**Given passage:**
____

It seems that I’m not the first person to question the veracity and sense of their claims. After the first article (quoted above), they released a clarificatory statement explaining that they actually do eat a bit more than they originally said:

“We do eat, just not with the same frequency or intensity as the average person,” the couple said in a statement to The Post Wednesday. “When we went through the ‘Breatharian’ transition 21-day process, our intention wasn’t to stop eating, but rather to heal on a genetic level, information that gets passed through the generations and manifests in each person in different ways (like ‘hereditary’ information). The not-eating was like a side effect that we freely explored when we were a young couple, without children, and also through Camila’s pregnancy.”

There might be more to it than what I’ve talked about here. They say it involves “conscious breathing” techniques as well. And guess what? They offer courses on that which range in price from $200 to $1700.

The upshot here is this: it’s a variation on a food fad. You can dress it up with “universal energy” and “conscious breathing,” but in the end it’s just another way of depriving yourself of food. I’m the last person to tell people what they should eat. But please, please, eat something. And eat enough.

If you’ve heard of any other equally outrageous food fads, I’d love to hear about them in the comments.

 

 

 

About Tracy I

Writer, feminist, vegan, triathlete, sailor, philosopher, sometimes knitter.

7 thoughts on “I love air too, but not for lunch

  1. Jean says:

    How do you find this weird stuff? Money-making unproven theory.

    Probably the fad now is linking enough sleep (6-8) hrs. to weight loss. It is for me, with my sleep..but I’m getting there. I do believe there is SOME truth to regular enough sleep and regular hormonal function, which includes metabolism.

    Like

  2. Ya know, I think you have been too kind in your critique. They are scammers, fraudsters and this is dangerous. We need to eat. This isn’t a food fad, it’s b%**&^%$.

    Liked by 3 people

  3. Emily says:

    Their clarification almost makes it sound like they practice intuitive eating (“We don’t have a formula as to how much we eat and when. We do it when we want to and when we don’t want to, we don’t.”). Which is a fine practice, but pretty far from the dangerous idea of not eating they’re promoting for other people. My feeling is that they eat more than they claim, but that other people hoping to lose weight or “cleanse” themselves might listen to them and harm themselves.

____

**Your task:** Write out the breatharian post again, starting with "Probably the fad" and going on through "fad, it’s b%**&^%$.", and switch every "sleep" in that span to "rest".

____

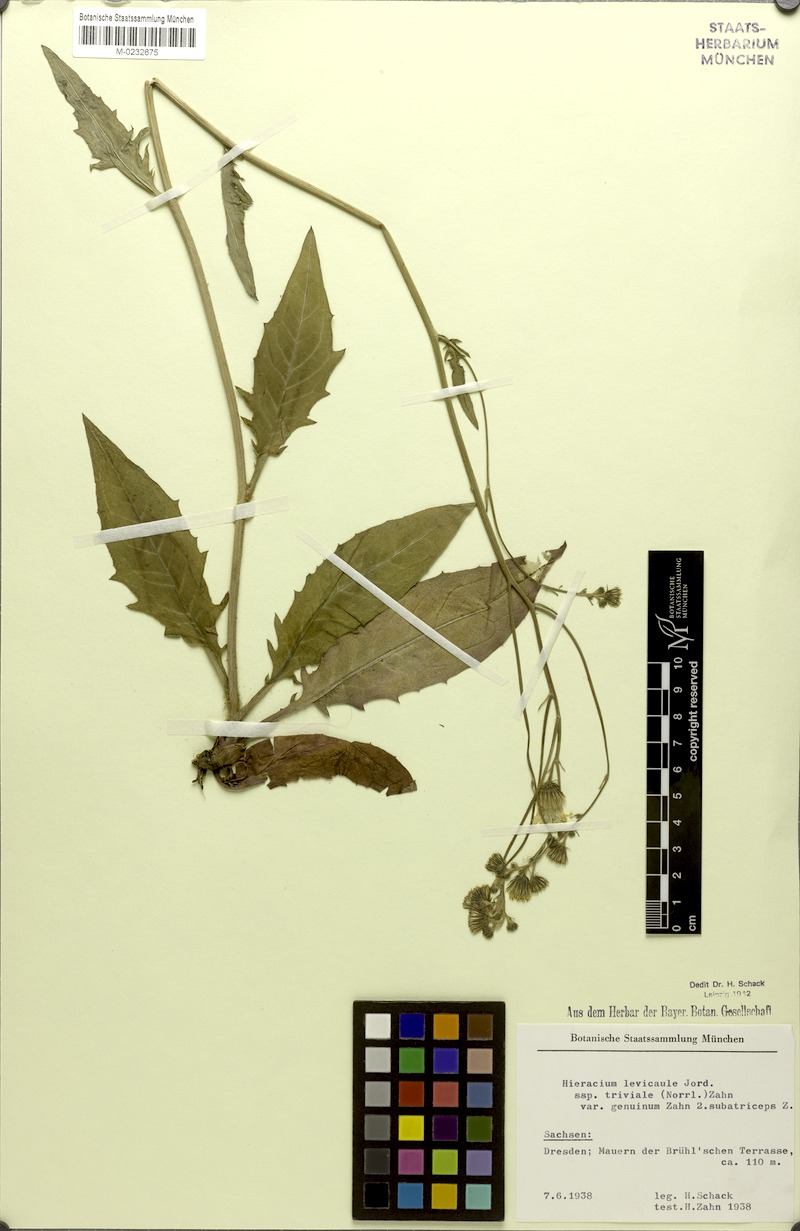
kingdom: Plantae
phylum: Tracheophyta
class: Magnoliopsida
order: Asterales
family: Asteraceae
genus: Hieracium
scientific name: Hieracium levicaule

____

**Solution:**
Probably the fad now is linking enough rest (6-8) hrs. to weight loss. It is for me, with my rest..but I’m getting there. I do believe there is SOME truth to regular enough rest and regular hormonal function, which includes metabolism.

    Like

  2. Ya know, I think you have been too kind in your critique. They are scammers, fraudsters and this is dangerous. We need to eat. This isn’t a food fad, it’s b%**&^%$.